Bir şiir niye kanar?

12 Mart 2020, Perşembe

Çağrılmayan Yakup’un niye çağrılmadığını soracak kimse kalmadı.

Edip Bey yok, Asmalımescit’in Yakup’u da gideli epey oldu, “şenlik bitti,

bir acı yel kaldı bahçede yalnız”. Kitaba döneceğiz ve ona soracağız yeniden.

‘Sahi, Yakup niye çağrılmamıştı?’

Bir şair olduğu kadar bir şiir kişisi de olan ve öyle de sevdiğimiz,

yine Edip Cansever’in şiiriyle de daha çok sevdiğimiz “Ah güzel Ahmet abim benim”,

hem varlığıyla hem eylemiyle hem şiiriyle sanki

Edip Bey’in “Mendilimde Kan Sesleri”ndeki Ahmet Abi’dir. Ahmet Telli’dir.

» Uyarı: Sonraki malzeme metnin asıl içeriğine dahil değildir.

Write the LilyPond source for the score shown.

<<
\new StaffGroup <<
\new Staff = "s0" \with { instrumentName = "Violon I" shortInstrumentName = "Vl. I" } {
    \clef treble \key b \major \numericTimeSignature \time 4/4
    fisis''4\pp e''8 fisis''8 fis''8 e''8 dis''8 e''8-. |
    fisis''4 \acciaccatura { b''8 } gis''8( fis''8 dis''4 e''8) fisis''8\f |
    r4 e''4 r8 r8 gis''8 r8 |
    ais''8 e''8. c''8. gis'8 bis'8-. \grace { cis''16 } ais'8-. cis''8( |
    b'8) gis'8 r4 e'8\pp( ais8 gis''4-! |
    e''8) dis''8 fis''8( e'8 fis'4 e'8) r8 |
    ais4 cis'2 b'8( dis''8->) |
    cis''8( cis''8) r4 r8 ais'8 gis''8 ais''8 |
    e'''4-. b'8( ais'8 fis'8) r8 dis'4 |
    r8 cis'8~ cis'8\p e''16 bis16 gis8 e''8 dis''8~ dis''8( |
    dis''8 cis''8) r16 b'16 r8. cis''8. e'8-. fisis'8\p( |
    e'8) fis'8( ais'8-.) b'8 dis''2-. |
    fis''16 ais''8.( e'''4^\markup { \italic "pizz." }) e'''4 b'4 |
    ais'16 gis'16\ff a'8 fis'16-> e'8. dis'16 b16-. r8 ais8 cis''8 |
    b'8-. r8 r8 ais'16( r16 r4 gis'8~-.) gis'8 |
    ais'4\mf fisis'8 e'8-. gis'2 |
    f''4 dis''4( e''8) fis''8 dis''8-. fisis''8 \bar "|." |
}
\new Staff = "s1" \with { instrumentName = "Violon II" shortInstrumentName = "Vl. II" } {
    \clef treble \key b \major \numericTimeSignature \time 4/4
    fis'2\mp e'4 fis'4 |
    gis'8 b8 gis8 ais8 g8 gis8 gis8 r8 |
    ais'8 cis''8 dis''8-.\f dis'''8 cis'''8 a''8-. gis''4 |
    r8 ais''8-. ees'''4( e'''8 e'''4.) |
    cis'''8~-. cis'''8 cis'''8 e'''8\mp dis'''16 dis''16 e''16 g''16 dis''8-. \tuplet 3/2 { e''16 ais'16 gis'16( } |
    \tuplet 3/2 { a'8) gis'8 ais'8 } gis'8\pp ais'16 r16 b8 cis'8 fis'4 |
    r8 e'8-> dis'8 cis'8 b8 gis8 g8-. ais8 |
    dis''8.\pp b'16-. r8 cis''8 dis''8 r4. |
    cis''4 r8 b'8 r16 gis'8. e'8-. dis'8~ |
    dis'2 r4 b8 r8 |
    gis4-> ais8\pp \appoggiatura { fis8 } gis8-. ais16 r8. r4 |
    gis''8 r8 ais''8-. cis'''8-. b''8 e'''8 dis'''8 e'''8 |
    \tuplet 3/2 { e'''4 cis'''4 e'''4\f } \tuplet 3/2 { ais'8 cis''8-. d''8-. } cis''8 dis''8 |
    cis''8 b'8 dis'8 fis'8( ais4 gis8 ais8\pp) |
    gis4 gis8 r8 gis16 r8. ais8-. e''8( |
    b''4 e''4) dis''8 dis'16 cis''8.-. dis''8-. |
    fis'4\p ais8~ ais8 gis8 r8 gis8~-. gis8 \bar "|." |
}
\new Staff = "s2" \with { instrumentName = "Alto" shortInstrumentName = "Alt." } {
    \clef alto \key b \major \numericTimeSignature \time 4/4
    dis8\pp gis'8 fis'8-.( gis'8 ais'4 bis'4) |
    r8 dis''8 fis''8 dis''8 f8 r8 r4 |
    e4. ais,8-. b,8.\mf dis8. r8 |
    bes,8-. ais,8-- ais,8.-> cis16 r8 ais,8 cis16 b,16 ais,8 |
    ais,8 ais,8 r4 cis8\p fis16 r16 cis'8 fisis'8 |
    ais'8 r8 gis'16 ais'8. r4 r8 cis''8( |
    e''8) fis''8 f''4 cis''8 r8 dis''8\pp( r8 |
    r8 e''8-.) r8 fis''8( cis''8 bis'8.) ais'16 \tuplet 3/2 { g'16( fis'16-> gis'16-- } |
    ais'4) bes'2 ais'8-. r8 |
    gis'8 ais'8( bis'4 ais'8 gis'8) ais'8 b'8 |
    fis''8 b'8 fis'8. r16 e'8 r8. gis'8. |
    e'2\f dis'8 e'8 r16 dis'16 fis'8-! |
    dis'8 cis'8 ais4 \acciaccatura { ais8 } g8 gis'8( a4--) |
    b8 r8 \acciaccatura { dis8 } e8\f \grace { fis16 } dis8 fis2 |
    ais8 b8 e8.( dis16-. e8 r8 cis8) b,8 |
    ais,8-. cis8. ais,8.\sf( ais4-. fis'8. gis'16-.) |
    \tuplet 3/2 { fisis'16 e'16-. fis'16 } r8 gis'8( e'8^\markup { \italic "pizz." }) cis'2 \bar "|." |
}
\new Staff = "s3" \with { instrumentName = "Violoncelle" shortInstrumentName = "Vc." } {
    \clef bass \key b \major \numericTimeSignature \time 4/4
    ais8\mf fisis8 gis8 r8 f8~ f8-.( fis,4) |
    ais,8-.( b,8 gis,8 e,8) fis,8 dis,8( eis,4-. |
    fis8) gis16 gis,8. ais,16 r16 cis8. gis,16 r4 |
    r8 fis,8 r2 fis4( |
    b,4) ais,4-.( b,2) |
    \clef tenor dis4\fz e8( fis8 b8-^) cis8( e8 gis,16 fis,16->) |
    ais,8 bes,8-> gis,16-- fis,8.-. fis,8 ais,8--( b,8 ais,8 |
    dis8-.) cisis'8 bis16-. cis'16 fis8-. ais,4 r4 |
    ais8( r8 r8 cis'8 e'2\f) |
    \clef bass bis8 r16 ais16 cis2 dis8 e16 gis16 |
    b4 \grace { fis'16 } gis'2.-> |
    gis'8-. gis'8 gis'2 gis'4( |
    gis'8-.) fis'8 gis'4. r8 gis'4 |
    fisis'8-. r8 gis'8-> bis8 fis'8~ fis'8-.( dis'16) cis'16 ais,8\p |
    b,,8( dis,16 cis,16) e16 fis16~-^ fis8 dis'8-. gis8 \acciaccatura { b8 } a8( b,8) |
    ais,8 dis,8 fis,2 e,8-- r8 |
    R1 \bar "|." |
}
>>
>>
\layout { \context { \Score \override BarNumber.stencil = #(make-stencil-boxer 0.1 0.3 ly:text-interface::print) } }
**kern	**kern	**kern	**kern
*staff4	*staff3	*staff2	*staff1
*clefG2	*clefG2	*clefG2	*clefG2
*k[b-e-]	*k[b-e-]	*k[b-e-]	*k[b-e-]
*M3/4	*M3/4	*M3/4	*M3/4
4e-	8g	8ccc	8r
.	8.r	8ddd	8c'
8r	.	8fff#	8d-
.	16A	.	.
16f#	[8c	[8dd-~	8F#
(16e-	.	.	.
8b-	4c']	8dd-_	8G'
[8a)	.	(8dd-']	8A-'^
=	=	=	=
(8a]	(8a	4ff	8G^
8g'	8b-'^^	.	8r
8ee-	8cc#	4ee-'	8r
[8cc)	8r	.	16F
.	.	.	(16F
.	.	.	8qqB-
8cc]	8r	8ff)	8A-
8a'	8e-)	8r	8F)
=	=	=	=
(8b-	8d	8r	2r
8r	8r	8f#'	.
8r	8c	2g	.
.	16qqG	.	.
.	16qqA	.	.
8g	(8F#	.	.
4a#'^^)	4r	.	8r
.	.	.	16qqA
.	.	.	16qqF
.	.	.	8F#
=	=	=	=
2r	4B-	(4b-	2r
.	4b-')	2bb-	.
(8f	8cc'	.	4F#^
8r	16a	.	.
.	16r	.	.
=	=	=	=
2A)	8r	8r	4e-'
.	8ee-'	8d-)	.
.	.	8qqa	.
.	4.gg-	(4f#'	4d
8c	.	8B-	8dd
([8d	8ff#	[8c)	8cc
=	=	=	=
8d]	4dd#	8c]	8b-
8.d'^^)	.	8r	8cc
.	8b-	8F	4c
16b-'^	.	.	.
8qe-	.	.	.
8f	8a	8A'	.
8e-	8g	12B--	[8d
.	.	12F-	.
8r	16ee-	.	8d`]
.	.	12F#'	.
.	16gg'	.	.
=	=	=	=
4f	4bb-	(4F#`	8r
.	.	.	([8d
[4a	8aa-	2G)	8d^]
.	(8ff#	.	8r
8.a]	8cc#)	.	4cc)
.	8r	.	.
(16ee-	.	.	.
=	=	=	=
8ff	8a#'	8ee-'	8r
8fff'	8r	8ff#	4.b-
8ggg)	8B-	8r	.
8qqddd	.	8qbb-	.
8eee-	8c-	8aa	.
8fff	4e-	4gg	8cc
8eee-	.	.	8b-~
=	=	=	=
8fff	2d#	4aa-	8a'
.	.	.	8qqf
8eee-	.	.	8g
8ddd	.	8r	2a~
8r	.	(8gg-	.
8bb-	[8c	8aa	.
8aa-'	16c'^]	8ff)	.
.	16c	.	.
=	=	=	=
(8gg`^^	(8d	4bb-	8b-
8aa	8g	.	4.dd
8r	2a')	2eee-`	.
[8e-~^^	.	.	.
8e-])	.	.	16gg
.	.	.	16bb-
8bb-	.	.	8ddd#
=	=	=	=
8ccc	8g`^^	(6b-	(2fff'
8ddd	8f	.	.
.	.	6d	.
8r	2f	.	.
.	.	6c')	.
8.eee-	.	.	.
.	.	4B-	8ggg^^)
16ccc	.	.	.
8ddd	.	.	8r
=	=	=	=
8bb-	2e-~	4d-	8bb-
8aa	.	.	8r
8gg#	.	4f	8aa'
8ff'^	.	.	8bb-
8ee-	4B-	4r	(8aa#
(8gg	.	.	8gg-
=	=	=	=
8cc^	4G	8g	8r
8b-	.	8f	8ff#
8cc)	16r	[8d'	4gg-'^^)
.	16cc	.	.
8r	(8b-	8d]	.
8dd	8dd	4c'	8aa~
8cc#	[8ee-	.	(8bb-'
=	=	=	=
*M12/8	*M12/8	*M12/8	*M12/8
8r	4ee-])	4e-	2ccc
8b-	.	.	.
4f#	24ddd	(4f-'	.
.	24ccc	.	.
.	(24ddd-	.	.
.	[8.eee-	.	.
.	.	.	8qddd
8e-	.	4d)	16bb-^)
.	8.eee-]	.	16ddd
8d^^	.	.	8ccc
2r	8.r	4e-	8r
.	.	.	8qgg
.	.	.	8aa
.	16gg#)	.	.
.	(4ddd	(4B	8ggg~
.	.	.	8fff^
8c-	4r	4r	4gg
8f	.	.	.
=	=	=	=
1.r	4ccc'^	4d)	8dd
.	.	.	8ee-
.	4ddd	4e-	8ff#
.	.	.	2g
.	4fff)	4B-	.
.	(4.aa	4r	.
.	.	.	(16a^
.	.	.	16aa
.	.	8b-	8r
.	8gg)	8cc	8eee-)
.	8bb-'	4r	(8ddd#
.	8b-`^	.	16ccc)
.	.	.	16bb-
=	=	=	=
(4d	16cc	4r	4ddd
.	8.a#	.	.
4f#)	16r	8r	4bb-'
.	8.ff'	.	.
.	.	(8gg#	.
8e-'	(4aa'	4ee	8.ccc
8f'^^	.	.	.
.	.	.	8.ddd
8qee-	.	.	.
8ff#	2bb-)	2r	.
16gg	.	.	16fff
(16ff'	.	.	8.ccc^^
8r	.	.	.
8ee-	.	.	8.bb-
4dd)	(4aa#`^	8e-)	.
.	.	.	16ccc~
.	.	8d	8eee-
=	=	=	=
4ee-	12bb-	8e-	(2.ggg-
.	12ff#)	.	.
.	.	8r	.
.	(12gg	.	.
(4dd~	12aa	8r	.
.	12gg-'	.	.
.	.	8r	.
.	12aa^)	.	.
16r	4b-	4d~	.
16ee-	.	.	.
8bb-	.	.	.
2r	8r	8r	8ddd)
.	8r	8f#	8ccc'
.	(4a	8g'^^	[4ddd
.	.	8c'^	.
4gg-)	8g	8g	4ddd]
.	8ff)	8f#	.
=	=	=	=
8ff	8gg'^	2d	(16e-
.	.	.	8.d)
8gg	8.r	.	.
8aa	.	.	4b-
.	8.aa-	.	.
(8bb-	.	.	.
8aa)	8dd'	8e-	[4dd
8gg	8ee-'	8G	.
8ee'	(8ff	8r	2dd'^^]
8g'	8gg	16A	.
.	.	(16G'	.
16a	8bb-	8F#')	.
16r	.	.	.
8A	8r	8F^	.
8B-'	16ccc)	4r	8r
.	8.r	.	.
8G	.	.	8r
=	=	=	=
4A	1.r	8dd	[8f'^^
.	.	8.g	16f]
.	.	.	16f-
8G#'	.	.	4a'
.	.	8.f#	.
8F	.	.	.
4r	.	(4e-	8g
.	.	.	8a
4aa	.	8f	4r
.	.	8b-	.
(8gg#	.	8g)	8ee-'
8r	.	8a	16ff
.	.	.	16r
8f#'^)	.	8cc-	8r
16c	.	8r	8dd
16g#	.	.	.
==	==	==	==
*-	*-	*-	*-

Ahmet Telli, belki de yine bir başka Ankaralı’nın, Adnan Azar’ın,

konuştur beni/en çok sustuğum yerden kanıyorum” dediği gibi yazmıştır.

Kanayan şiiriyle sözcükleri konuşturmak, dilsizlerin dili, suskunların sesi

olmak için yazmıştır.

‘Mecbur’ şiir yazmıştır.

Bazı yaşamlar, bazı yazılar, bazı şiirler ‘mecbur’dur çünkü.

Şiir gibi ‘güzel suçlar’ı işlemeye ‘mecbur’ şairlerdendir.

Ergin Günçe Hocamızın, “Güzel suçlar işledin, bir tarih oldun artık”

dizesi de, onun hem şiirini hem kişiliğini hem de suçunu ve bu suçun

güzelliğini bildirmek için yazılmıştır.

PEN Türkiye 2020 Şiir Ödülü’nü bu ‘güzel abimiz’e sunarken,

Ahmet Telli’yi de insanın, şiirin, yaşamın onurunu koruyan

aydın ve şair kimliğiyle selamlıyor, kutluyoruz.